Yellow food color or kesari color - 1 drop or a pinch
Water - 1 and 1/2 cup
Instructions
Heat a tsp of oil and fry cashew nuts on low heat until golden brown and set aside.
Take a pan, heat 1-2 tsp ghee and fry rava until you get the nice aroma.
Take it out from the kadai and set aside.
Now in the same kadai add sugar, water, pineapple pieces, cardamom powder along with 1 tsp of ghee and bring it to boil on a high flame.
Let the pineapple cook properly.
Add the kesar color.
Now simmer and add the fried rava little by little into the boiling syrup water ensuring that the lumps are not getting formed.

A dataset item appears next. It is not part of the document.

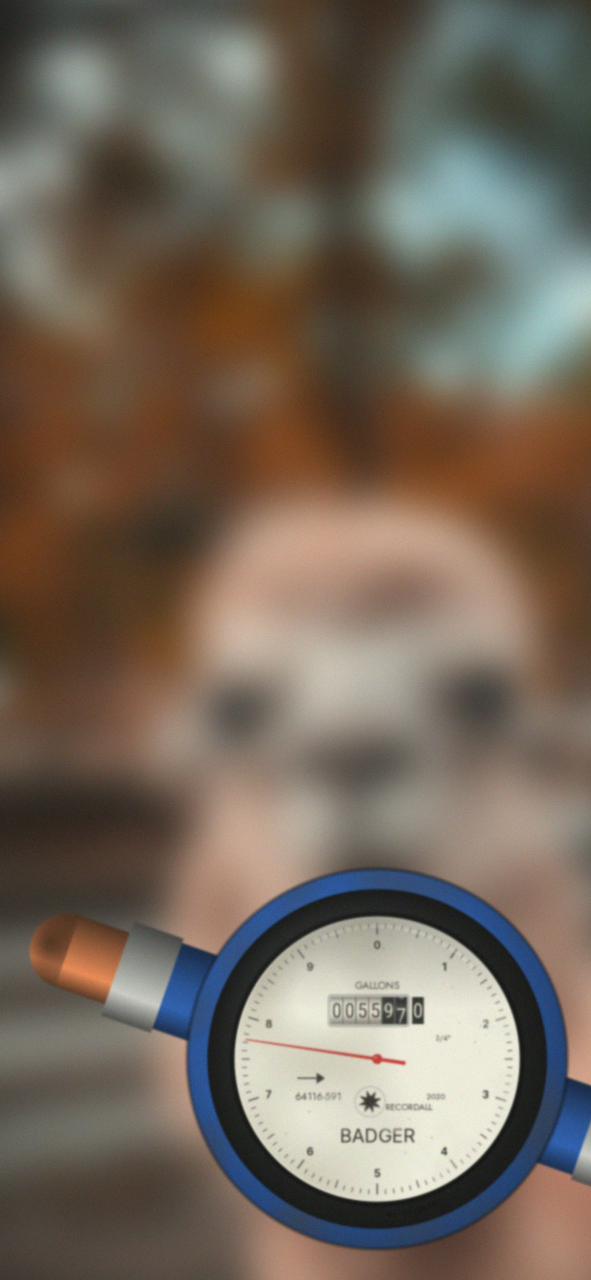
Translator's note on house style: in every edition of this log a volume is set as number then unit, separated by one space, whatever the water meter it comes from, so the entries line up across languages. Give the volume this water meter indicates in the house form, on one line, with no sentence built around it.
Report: 55967.7 gal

Add half of the fried nuts and ghee and stir properly.
Cook for about 4-5 minutes till the rawa is cooked well and the water is absorbed.
Now add rest of the ghee and mix well.
Kesari is ready once the mixture leaves the sides of pan without sticking.
Remove from the heat and garnish with the remaining fried cashew and raisins.
Serve hot or cold.
Notes
You can store Kesari for 1 or 2 days in the room temperature and it can also be refrigerated for about 4-5 days. Quantity of sugar and ghee is more important in this recipe to make proper kesari. But if you want you can always add less sugar and ghee if you are health conscious.